(Electronic design automation data)
• • • • •

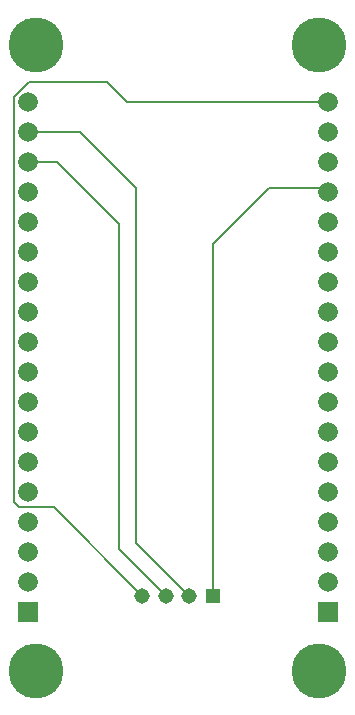
<source format=gbr>
%TF.GenerationSoftware,KiCad,Pcbnew,9.0.4*%
%TF.CreationDate,2025-10-17T17:31:01+02:00*%
%TF.ProjectId,versie_2,76657273-6965-45f3-922e-6b696361645f,rev?*%
%TF.SameCoordinates,Original*%
%TF.FileFunction,Copper,L1,Top*%
%TF.FilePolarity,Positive*%
%FSLAX46Y46*%
G04 Gerber Fmt 4.6, Leading zero omitted, Abs format (unit mm)*
G04 Created by KiCad (PCBNEW 9.0.4) date 2025-10-17 17:31:01*
%MOMM*%
%LPD*%
G01*
G04 APERTURE LIST*
%TA.AperFunction,ComponentPad*%
%ADD10R,1.308000X1.308000*%
%TD*%
%TA.AperFunction,ComponentPad*%
%ADD11C,1.308000*%
%TD*%
%TA.AperFunction,ComponentPad*%
%ADD12R,1.665000X1.665000*%
%TD*%
%TA.AperFunction,ComponentPad*%
%ADD13C,1.665000*%
%TD*%
%TA.AperFunction,ComponentPad*%
%ADD14C,4.650000*%
%TD*%
%TA.AperFunction,Conductor*%
%ADD15C,0.200000*%
%TD*%
G04 APERTURE END LIST*
D10*
%TO.P,J2,1,Pin_1*%
%TO.N,GND*%
X205000000Y-101050000D03*
D11*
%TO.P,J2,2,Pin_2*%
%TO.N,TX*%
X203000000Y-101050000D03*
%TO.P,J2,3,Pin_3*%
%TO.N,RX*%
X201000000Y-101050000D03*
%TO.P,J2,4,Pin_4*%
%TO.N,vcc*%
X199000000Y-101050000D03*
%TD*%
D12*
%TO.P,U1,1,IO3/RXD*%
%TO.N,unconnected-(U1-IO3{slash}RXD-Pad1)*%
X214700000Y-102400000D03*
D13*
%TO.P,U1,2,IO1/TXD*%
%TO.N,unconnected-(U1-IO1{slash}TXD-Pad2)*%
X214700000Y-99860000D03*
%TO.P,U1,3,IO25/D2*%
%TO.N,unconnected-(U1-IO25{slash}D2-Pad3)*%
X214700000Y-97320000D03*
%TO.P,U1,4,IO26/D3*%
%TO.N,RX_1*%
X214700000Y-94780000D03*
%TO.P,U1,5,IO27/D4*%
%TO.N,TX_1*%
X214700000Y-92240000D03*
%TO.P,U1,6,IO9/D5*%
%TO.N,unconnected-(U1-IO9{slash}D5-Pad6)*%
X214700000Y-89700000D03*
%TO.P,U1,7,IO10/D6*%
%TO.N,unconnected-(U1-IO10{slash}D6-Pad7)*%
X214700000Y-87160000D03*
%TO.P,U1,8,IO13/D7*%
%TO.N,unconnected-(U1-IO13{slash}D7-Pad8)*%
X214700000Y-84620000D03*
%TO.P,U1,9,IO5/D8*%
%TO.N,unconnected-(U1-IO5{slash}D8-Pad9)*%
X214700000Y-82080000D03*
%TO.P,U1,10,IO2/D9*%
%TO.N,unconnected-(U1-IO2{slash}D9-Pad10)*%
X214700000Y-79540000D03*
%TO.P,U1,11,IO6/CLK*%
%TO.N,unconnected-(U1-IO6{slash}CLK-Pad11)*%
X214700000Y-77000000D03*
%TO.P,U1,12,IO7/SD0*%
%TO.N,unconnected-(U1-IO7{slash}SD0-Pad12)*%
X214700000Y-74460000D03*
%TO.P,U1,13,IO8/SD1*%
%TO.N,unconnected-(U1-IO8{slash}SD1-Pad13)*%
X214700000Y-71920000D03*
%TO.P,U1,14,IO11/CMD*%
%TO.N,unconnected-(U1-IO11{slash}CMD-Pad14)*%
X214700000Y-69380000D03*
%TO.P,U1,15,GND*%
%TO.N,GND*%
X214700000Y-66840000D03*
%TO.P,U1,16,AREF*%
%TO.N,unconnected-(U1-AREF-Pad16)*%
X214700000Y-64300000D03*
%TO.P,U1,17,3V3*%
%TO.N,unconnected-(U1-3V3-Pad17)*%
X214700000Y-61760000D03*
%TO.P,U1,18,VCC*%
%TO.N,vcc*%
X214700000Y-59220000D03*
D12*
%TO.P,U1,19,A0/IO36*%
%TO.N,unconnected-(U1-A0{slash}IO36-Pad19)*%
X189300000Y-102400000D03*
D13*
%TO.P,U1,20,A1/IO39*%
%TO.N,unconnected-(U1-A1{slash}IO39-Pad20)*%
X189300000Y-99860000D03*
%TO.P,U1,21,A2/IO34*%
%TO.N,unconnected-(U1-A2{slash}IO34-Pad21)*%
X189300000Y-97320000D03*
%TO.P,U1,22,A3/IO35*%
%TO.N,unconnected-(U1-A3{slash}IO35-Pad22)*%
X189300000Y-94780000D03*
%TO.P,U1,23,A4/IO15*%
%TO.N,unconnected-(U1-A4{slash}IO15-Pad23)*%
X189300000Y-92240000D03*
%TO.P,U1,24,NC*%
%TO.N,unconnected-(U1-NC-Pad24)*%
X189300000Y-89700000D03*
%TO.P,U1,25,IO0*%
%TO.N,unconnected-(U1-IO0-Pad25)*%
X189300000Y-87160000D03*
%TO.P,U1,26,SCK/IO18*%
%TO.N,unconnected-(U1-SCK{slash}IO18-Pad26)*%
X189300000Y-84620000D03*
%TO.P,U1,27,MOSI/IO23*%
%TO.N,unconnected-(U1-MOSI{slash}IO23-Pad27)*%
X189300000Y-82080000D03*
%TO.P,U1,28,MISO/IO19*%
%TO.N,unconnected-(U1-MISO{slash}IO19-Pad28)*%
X189300000Y-79540000D03*
%TO.P,U1,29,SDA/IO21*%
%TO.N,unconnected-(U1-SDA{slash}IO21-Pad29)*%
X189300000Y-77000000D03*
%TO.P,U1,30,SCL/IO22*%
%TO.N,unconnected-(U1-SCL{slash}IO22-Pad30)*%
X189300000Y-74460000D03*
%TO.P,U1,31,BCLK/IO14*%
%TO.N,unconnected-(U1-BCLK{slash}IO14-Pad31)*%
X189300000Y-71920000D03*
%TO.P,U1,32,MCLK/IO12*%
%TO.N,unconnected-(U1-MCLK{slash}IO12-Pad32)*%
X189300000Y-69380000D03*
%TO.P,U1,33,DO/IO4*%
%TO.N,unconnected-(U1-DO{slash}IO4-Pad33)*%
X189300000Y-66840000D03*
%TO.P,U1,34,DI/IO16*%
%TO.N,RX*%
X189300000Y-64300000D03*
%TO.P,U1,35,LRCK/IO17*%
%TO.N,TX*%
X189300000Y-61760000D03*
%TO.P,U1,36,RST*%
%TO.N,unconnected-(U1-RST-Pad36)*%
X189300000Y-59220000D03*
D14*
%TO.P,U1,MH1,MH1*%
%TO.N,unconnected-(U1-PadMH1)*%
X190000000Y-54323000D03*
%TO.P,U1,MH2,MH2*%
%TO.N,unconnected-(U1-PadMH2)*%
X214000000Y-54323000D03*
%TO.P,U1,MH3,MH3*%
%TO.N,unconnected-(U1-PadMH3)*%
X214000000Y-107323000D03*
%TO.P,U1,MH4,MH4*%
%TO.N,unconnected-(U1-PadMH4)*%
X190000000Y-107323000D03*
%TD*%
D15*
%TO.N,vcc*%
X189416988Y-57500000D02*
X196000000Y-57500000D01*
X196000000Y-57500000D02*
X197720000Y-59220000D01*
X188166500Y-93065500D02*
X188166500Y-58750488D01*
X188601000Y-93500000D02*
X188166500Y-93065500D01*
X191500000Y-93500000D02*
X188601000Y-93500000D01*
X197720000Y-59220000D02*
X214700000Y-59220000D01*
X188166500Y-58750488D02*
X189416988Y-57500000D01*
X199000000Y-101000000D02*
X191500000Y-93500000D01*
%TO.N,RX*%
X197000000Y-69500000D02*
X191800000Y-64300000D01*
X197000000Y-97000000D02*
X197000000Y-69500000D01*
X201000000Y-101000000D02*
X197000000Y-97000000D01*
X191800000Y-64300000D02*
X189300000Y-64300000D01*
%TO.N,TX*%
X193760000Y-61760000D02*
X189300000Y-61760000D01*
X198500000Y-66500000D02*
X193760000Y-61760000D01*
X198500000Y-96500000D02*
X198500000Y-66500000D01*
X203000000Y-101000000D02*
X198500000Y-96500000D01*
%TO.N,GND*%
X205000000Y-101000000D02*
X205000000Y-71250000D01*
X205000000Y-71250000D02*
X209750000Y-66500000D01*
X209750000Y-66500000D02*
X214360000Y-66500000D01*
X214360000Y-66500000D02*
X214700000Y-66840000D01*
%TD*%
M02*

</source>
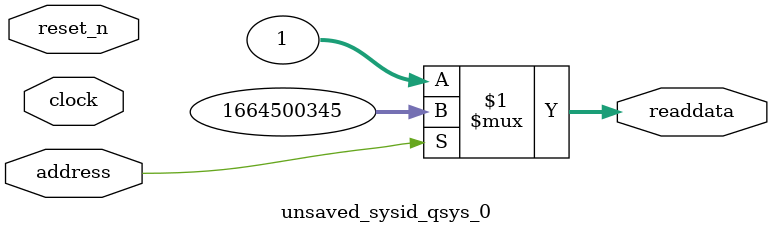
<source format=v>



// synthesis translate_off
`timescale 1ns / 1ps
// synthesis translate_on

// turn off superfluous verilog processor warnings 
// altera message_level Level1 
// altera message_off 10034 10035 10036 10037 10230 10240 10030 

module unsaved_sysid_qsys_0 (
               // inputs:
                address,
                clock,
                reset_n,

               // outputs:
                readdata
             )
;

  output  [ 31: 0] readdata;
  input            address;
  input            clock;
  input            reset_n;

  wire    [ 31: 0] readdata;
  //control_slave, which is an e_avalon_slave
  assign readdata = address ? 1664500345 : 1;

endmodule



</source>
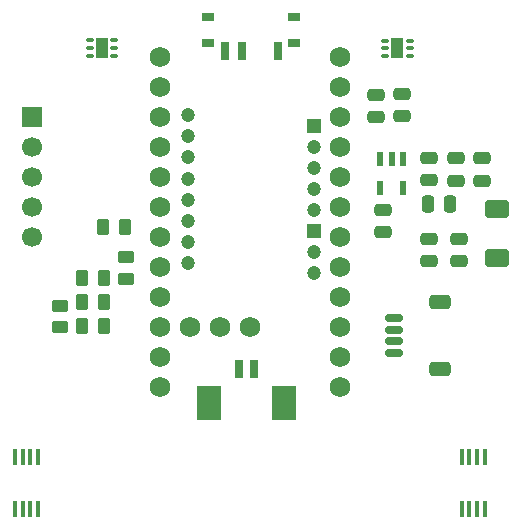
<source format=gbr>
%TF.GenerationSoftware,KiCad,Pcbnew,9.0.5*%
%TF.CreationDate,2025-10-27T23:23:53+01:00*%
%TF.ProjectId,mouse,6d6f7573-652e-46b6-9963-61645f706362,rev?*%
%TF.SameCoordinates,Original*%
%TF.FileFunction,Soldermask,Top*%
%TF.FilePolarity,Negative*%
%FSLAX46Y46*%
G04 Gerber Fmt 4.6, Leading zero omitted, Abs format (unit mm)*
G04 Created by KiCad (PCBNEW 9.0.5) date 2025-10-27 23:23:53*
%MOMM*%
%LPD*%
G01*
G04 APERTURE LIST*
G04 Aperture macros list*
%AMRoundRect*
0 Rectangle with rounded corners*
0 $1 Rounding radius*
0 $2 $3 $4 $5 $6 $7 $8 $9 X,Y pos of 4 corners*
0 Add a 4 corners polygon primitive as box body*
4,1,4,$2,$3,$4,$5,$6,$7,$8,$9,$2,$3,0*
0 Add four circle primitives for the rounded corners*
1,1,$1+$1,$2,$3*
1,1,$1+$1,$4,$5*
1,1,$1+$1,$6,$7*
1,1,$1+$1,$8,$9*
0 Add four rect primitives between the rounded corners*
20,1,$1+$1,$2,$3,$4,$5,0*
20,1,$1+$1,$4,$5,$6,$7,0*
20,1,$1+$1,$6,$7,$8,$9,0*
20,1,$1+$1,$8,$9,$2,$3,0*%
G04 Aperture macros list end*
%ADD10RoundRect,0.287778X-0.714222X0.489222X-0.714222X-0.489222X0.714222X-0.489222X0.714222X0.489222X0*%
%ADD11R,0.450000X1.400000*%
%ADD12C,1.200000*%
%ADD13R,1.200000X1.200000*%
%ADD14RoundRect,0.250000X-0.450000X0.262500X-0.450000X-0.262500X0.450000X-0.262500X0.450000X0.262500X0*%
%ADD15R,1.700000X1.700000*%
%ADD16C,1.700000*%
%ADD17RoundRect,0.250000X0.475000X-0.250000X0.475000X0.250000X-0.475000X0.250000X-0.475000X-0.250000X0*%
%ADD18RoundRect,0.250000X-0.475000X0.250000X-0.475000X-0.250000X0.475000X-0.250000X0.475000X0.250000X0*%
%ADD19RoundRect,0.250000X-0.262500X-0.450000X0.262500X-0.450000X0.262500X0.450000X-0.262500X0.450000X0*%
%ADD20RoundRect,0.250000X0.262500X0.450000X-0.262500X0.450000X-0.262500X-0.450000X0.262500X-0.450000X0*%
%ADD21R,0.700000X1.500000*%
%ADD22R,1.000000X0.800000*%
%ADD23R,0.800000X1.600000*%
%ADD24R,2.100000X3.000000*%
%ADD25RoundRect,0.250000X-0.250000X-0.475000X0.250000X-0.475000X0.250000X0.475000X-0.250000X0.475000X0*%
%ADD26RoundRect,0.150000X0.625000X-0.150000X0.625000X0.150000X-0.625000X0.150000X-0.625000X-0.150000X0*%
%ADD27RoundRect,0.250000X0.650000X-0.350000X0.650000X0.350000X-0.650000X0.350000X-0.650000X-0.350000X0*%
%ADD28RoundRect,0.075000X-0.247500X-0.075000X0.247500X-0.075000X0.247500X0.075000X-0.247500X0.075000X0*%
%ADD29R,1.010000X1.700000*%
%ADD30R,0.600000X1.250000*%
%ADD31C,1.752600*%
G04 APERTURE END LIST*
D10*
%TO.C,SW1*%
X204400000Y-95000000D03*
X204400000Y-99150000D03*
%TD*%
D11*
%TO.C,3DHALL1*%
X165575000Y-116000000D03*
X164925000Y-116000000D03*
X164275000Y-116000000D03*
X163625000Y-116000000D03*
X163625000Y-120400000D03*
X164275000Y-120400000D03*
X164925000Y-120400000D03*
X165575000Y-120400000D03*
%TD*%
D12*
%TO.C,OpticalSensor1*%
X188950000Y-100420001D03*
X188950000Y-98640001D03*
D13*
X188950000Y-96860001D03*
D12*
X188950000Y-95080001D03*
X188950000Y-93300001D03*
X188950000Y-91520001D03*
X188950000Y-89740002D03*
D13*
X188950000Y-87960002D03*
D12*
X178250000Y-87070001D03*
X178250000Y-88850001D03*
X178250000Y-90630001D03*
X178250000Y-92410001D03*
X178250000Y-94190001D03*
X178250000Y-95970001D03*
X178250000Y-97750000D03*
X178249999Y-99530001D03*
%TD*%
D14*
%TO.C,RLED5*%
X167400000Y-103187500D03*
X167400000Y-105012500D03*
%TD*%
D15*
%TO.C,J1*%
X165100000Y-87200000D03*
D16*
X165100000Y-89740000D03*
X165100000Y-92280000D03*
X165100000Y-94820000D03*
X165100000Y-97360000D03*
%TD*%
D17*
%TO.C,C4*%
X196400000Y-87150000D03*
X196400000Y-85250000D03*
%TD*%
D18*
%TO.C,C2*%
X201200000Y-97500000D03*
X201200000Y-99400000D03*
%TD*%
D11*
%TO.C,3DHALL2*%
X203375000Y-116000000D03*
X202725000Y-116000000D03*
X202075000Y-116000000D03*
X201425000Y-116000000D03*
X201425000Y-120400000D03*
X202075000Y-120400000D03*
X202725000Y-120400000D03*
X203375000Y-120400000D03*
%TD*%
D17*
%TO.C,C6*%
X203200000Y-92600000D03*
X203200000Y-90700000D03*
%TD*%
D14*
%TO.C,RLED1*%
X173000000Y-99087500D03*
X173000000Y-100912500D03*
%TD*%
D19*
%TO.C,RLED3*%
X169287500Y-102900000D03*
X171112500Y-102900000D03*
%TD*%
D20*
%TO.C,RLED2*%
X171112500Y-100800000D03*
X169287500Y-100800000D03*
%TD*%
D21*
%TO.C,Switch1*%
X185870000Y-81595000D03*
X182870000Y-81595000D03*
X181370000Y-81595000D03*
D22*
X187270000Y-80945000D03*
X187270000Y-78745000D03*
X179970000Y-80945000D03*
X179970000Y-78745000D03*
%TD*%
D17*
%TO.C,C7*%
X198700000Y-92550000D03*
X198700000Y-90650000D03*
%TD*%
D23*
%TO.C,J3*%
X182625000Y-108500000D03*
X183875000Y-108500000D03*
D24*
X180075000Y-111400000D03*
X186425000Y-111400000D03*
%TD*%
D20*
%TO.C,R1*%
X172912500Y-96500000D03*
X171087500Y-96500000D03*
%TD*%
D18*
%TO.C,C8*%
X194750000Y-95050000D03*
X194750000Y-96950000D03*
%TD*%
D17*
%TO.C,C3*%
X194200000Y-87200000D03*
X194200000Y-85300000D03*
%TD*%
D25*
%TO.C,C9*%
X198550000Y-94600000D03*
X200450000Y-94600000D03*
%TD*%
D26*
%TO.C,J2*%
X195700000Y-107200000D03*
X195700000Y-106200000D03*
X195700000Y-105200000D03*
X195700000Y-104200000D03*
D27*
X199575000Y-108500000D03*
X199575000Y-102900000D03*
%TD*%
D28*
%TO.C,HALL2*%
X169972453Y-80724918D03*
X169972453Y-81374918D03*
X169972453Y-82024918D03*
X172027453Y-82024918D03*
X172027453Y-81374918D03*
X172027453Y-80724918D03*
D29*
X170999953Y-81374918D03*
%TD*%
D30*
%TO.C,LDO1.9*%
X196450000Y-90750000D03*
X195500000Y-90750000D03*
X194550000Y-90750000D03*
X194550000Y-93250000D03*
X196450000Y-93250000D03*
%TD*%
D31*
%TO.C,U2*%
X175880000Y-82140000D03*
X175880000Y-84680000D03*
X175880000Y-87220000D03*
X175880000Y-89760000D03*
X175880000Y-92300000D03*
X175880000Y-94840000D03*
X175880000Y-97380000D03*
X175880000Y-99920000D03*
X175880000Y-102460000D03*
X175880000Y-105000000D03*
X175880000Y-107540000D03*
X175880000Y-110080000D03*
X191120000Y-110080000D03*
X191120000Y-107540000D03*
X191120000Y-105000000D03*
X191120000Y-102460000D03*
X191120000Y-99920000D03*
X191120000Y-97380000D03*
X191120000Y-94840000D03*
X191120000Y-92300000D03*
X191120000Y-89760000D03*
X191120000Y-87220000D03*
X191120000Y-84680000D03*
X191120000Y-82140000D03*
X178420000Y-105000000D03*
X180960000Y-105000000D03*
X183500000Y-105000000D03*
%TD*%
D18*
%TO.C,C1*%
X198700000Y-97500000D03*
X198700000Y-99400000D03*
%TD*%
D20*
%TO.C,RLED4*%
X171112500Y-104900000D03*
X169287500Y-104900000D03*
%TD*%
D28*
%TO.C,HALL1*%
X194972500Y-80750000D03*
X194972500Y-81400000D03*
X194972500Y-82050000D03*
X197027500Y-82050000D03*
X197027500Y-81400000D03*
X197027500Y-80750000D03*
D29*
X196000000Y-81400000D03*
%TD*%
D17*
%TO.C,C5*%
X200950000Y-92600000D03*
X200950000Y-90700000D03*
%TD*%
M02*

</source>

• • • • •

Above are the records. Print exactly, and only, the lines from the line with "X188950000Y-95080001D03*" to the line with "X180075000Y-111400000D03*", both inclusive.

COMPLETED TASK ▸
X188950000Y-95080001D03*
X188950000Y-93300001D03*
X188950000Y-91520001D03*
X188950000Y-89740002D03*
D13*
X188950000Y-87960002D03*
D12*
X178250000Y-87070001D03*
X178250000Y-88850001D03*
X178250000Y-90630001D03*
X178250000Y-92410001D03*
X178250000Y-94190001D03*
X178250000Y-95970001D03*
X178250000Y-97750000D03*
X178249999Y-99530001D03*
%TD*%
D14*
%TO.C,RLED5*%
X167400000Y-103187500D03*
X167400000Y-105012500D03*
%TD*%
D15*
%TO.C,J1*%
X165100000Y-87200000D03*
D16*
X165100000Y-89740000D03*
X165100000Y-92280000D03*
X165100000Y-94820000D03*
X165100000Y-97360000D03*
%TD*%
D17*
%TO.C,C4*%
X196400000Y-87150000D03*
X196400000Y-85250000D03*
%TD*%
D18*
%TO.C,C2*%
X201200000Y-97500000D03*
X201200000Y-99400000D03*
%TD*%
D11*
%TO.C,3DHALL2*%
X203375000Y-116000000D03*
X202725000Y-116000000D03*
X202075000Y-116000000D03*
X201425000Y-116000000D03*
X201425000Y-120400000D03*
X202075000Y-120400000D03*
X202725000Y-120400000D03*
X203375000Y-120400000D03*
%TD*%
D17*
%TO.C,C6*%
X203200000Y-92600000D03*
X203200000Y-90700000D03*
%TD*%
D14*
%TO.C,RLED1*%
X173000000Y-99087500D03*
X173000000Y-100912500D03*
%TD*%
D19*
%TO.C,RLED3*%
X169287500Y-102900000D03*
X171112500Y-102900000D03*
%TD*%
D20*
%TO.C,RLED2*%
X171112500Y-100800000D03*
X169287500Y-100800000D03*
%TD*%
D21*
%TO.C,Switch1*%
X185870000Y-81595000D03*
X182870000Y-81595000D03*
X181370000Y-81595000D03*
D22*
X187270000Y-80945000D03*
X187270000Y-78745000D03*
X179970000Y-80945000D03*
X179970000Y-78745000D03*
%TD*%
D17*
%TO.C,C7*%
X198700000Y-92550000D03*
X198700000Y-90650000D03*
%TD*%
D23*
%TO.C,J3*%
X182625000Y-108500000D03*
X183875000Y-108500000D03*
D24*
X180075000Y-111400000D03*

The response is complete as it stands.